What happens though, when your little one comes out the morning after cheerfully placing his tooth under his pillow the night before and says: “Mommy, the Tooth Fairy didn’t come!”
Your heart stops THAT’S What.
Your son has to claim bankruptcy now because the tooth fairy didn’t take his tooth all the way to the bank. JERKY TOOTH FAIRY. The Tooth Fairy Forgot.
Life gets busy, and you forgot. It happens, don’t beat yourself up.
5 Ways to Save Face if the Tooth Fairy Forgot
1. Remain Calm
Don’t run around like a freakin’ chicken with your head cut off whilst sobbing at the idiocy of that infernal tooth fairy. INSTEAD, take a deep breath and THINK WOMAN… THINK. If your child sees that you are upset, this will upset them and then there is no saving face. At all.

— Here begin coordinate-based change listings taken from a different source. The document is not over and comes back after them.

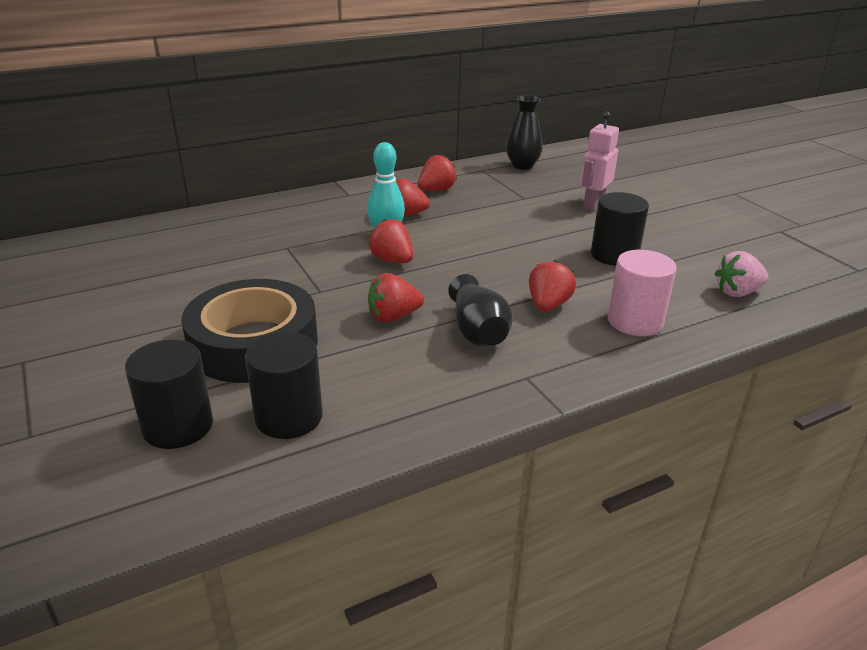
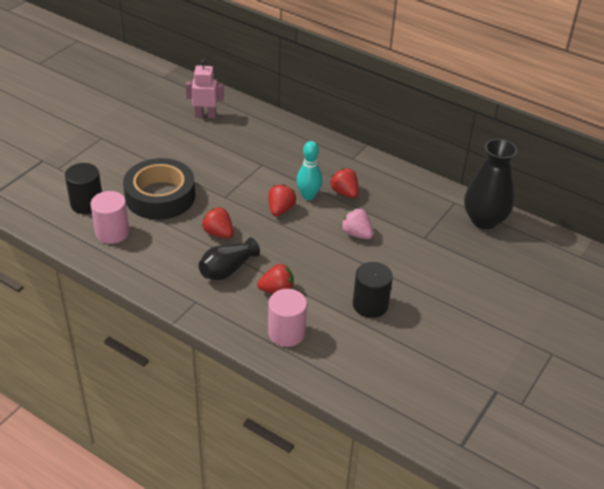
camera: 60 degrees right, 10 degrees up
(289, 417) = (112, 232): black cylinder -> pink cylinder
(436, 190) = (396, 192): red strawberry -> none
(522, 165) = (484, 220): black vase -> black vase, size x1.55
(593, 205) = (445, 275): pink robot -> pink robot (205, 115)
(737, 292) = (364, 377): pink strawberry -> pink strawberry (356, 234)

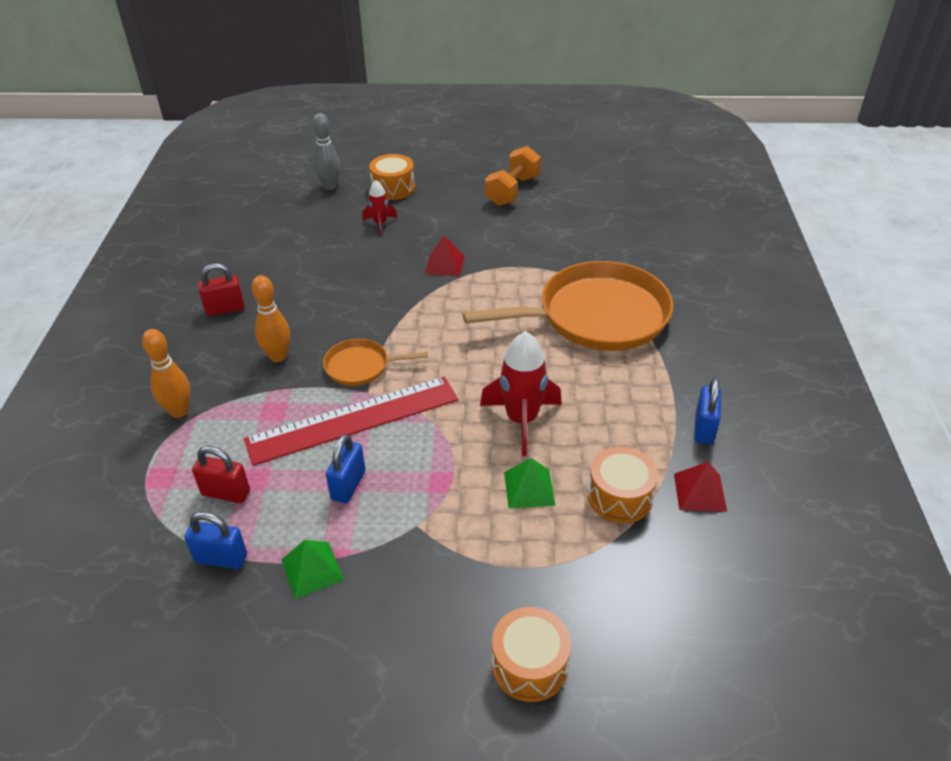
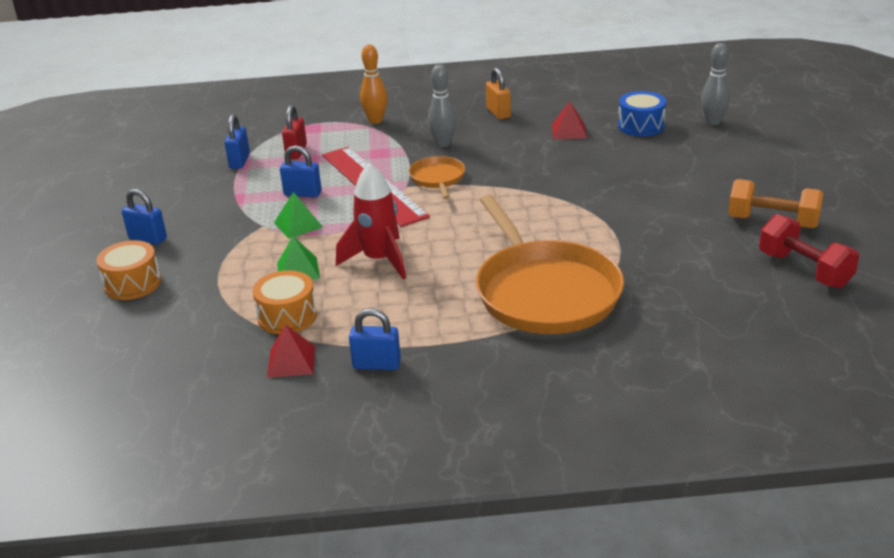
camera: 85 degrees right, 10 degrees down
(225, 309) = (498, 113): red padlock -> orange padlock
(278, 356) = (443, 143): orange bowling pin -> grey bowling pin
(312, 569) = (226, 192): green pyramid -> green pyramid (298, 225)
(314, 224) = (641, 126): none -> blue drum
(380, 224) = (658, 156): red rocket -> none
(393, 188) = (731, 153): orange drum -> none
(413, 659) = (148, 238): none -> blue padlock
(444, 265) = (602, 198): red pyramid -> red pyramid (569, 131)
(583, 191) = (804, 270): none -> red dumbbell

2. Fake it till you make it
Grab the amount of money the tooth fairy usually leaves for a tooth. (If it’s more than a toonie, stop right there and consider that you are making me look bad…) Hide it in the palm of your hand. Ask your child if he/she checked everywhere and then help them search. Of course, you aren’t going to pull the toonie out of the closet, so clearly just search the pillow case and surrounding area. Then exclaim: OH THERE IT IS! Present the toonie. You’re welcome. If your child questions why their tooth was left behind, create an elaborate story about how it was a special tooth that the tooth fairy wanted your child to keep. For instance: When this happened to us, I just told Little Man that because he had lost the tooth at school and he had been so excited about it, the tooth fairy wanted him to keep it.
3. Blame the Weather
The Tooth Fairy Forgot? If there is no way to sneak that cashola under the pillow, then hopefully you have good luck with the weather being bad. Mind you, if the little one was sleeping they wouldn’t know what the weather was like anyways. Blaming the wind is a good idea. “Oh son it was just too windy last night for the Tooth Fairy to fly, she will come tonight.” Yeah, blame it on Tornado Mom, Category FAIL Tornado.
4. If you forgot the change…
Sometimes, we get so busy that we forget that we don’t have a toonie laying around. Firstly, you suck. (I do too.) I rarely ever have cash in the house and really, I mean…. debit cards, credit cards.. they should have tooth fairy cards! I am SO pitching that to Dragon’s Den. “Tooth Fairy Cash Cards accepted everywhere”. Anywhoo, if you don’t have cash on hand and your little one is fast asleep with their tooth under their pillow. Write a rain check. No seriously, just do it. Write a little letter from the Tooth Fairy, explaining that she dropped the money somewhere and that she will be back the next night. Slip that under the pillow instead and voila. Saving Face. Face Saved. Tooth fairy WIN.
5. Don’t be too hard on yourself..
It happens. I promise. Life can get in the way of things and as long as you rectify the situation you are going to be just fine. Besides, the Tooth Fairy Forgot, not you!
Has the ever Tooth Fairy Forgot at your house?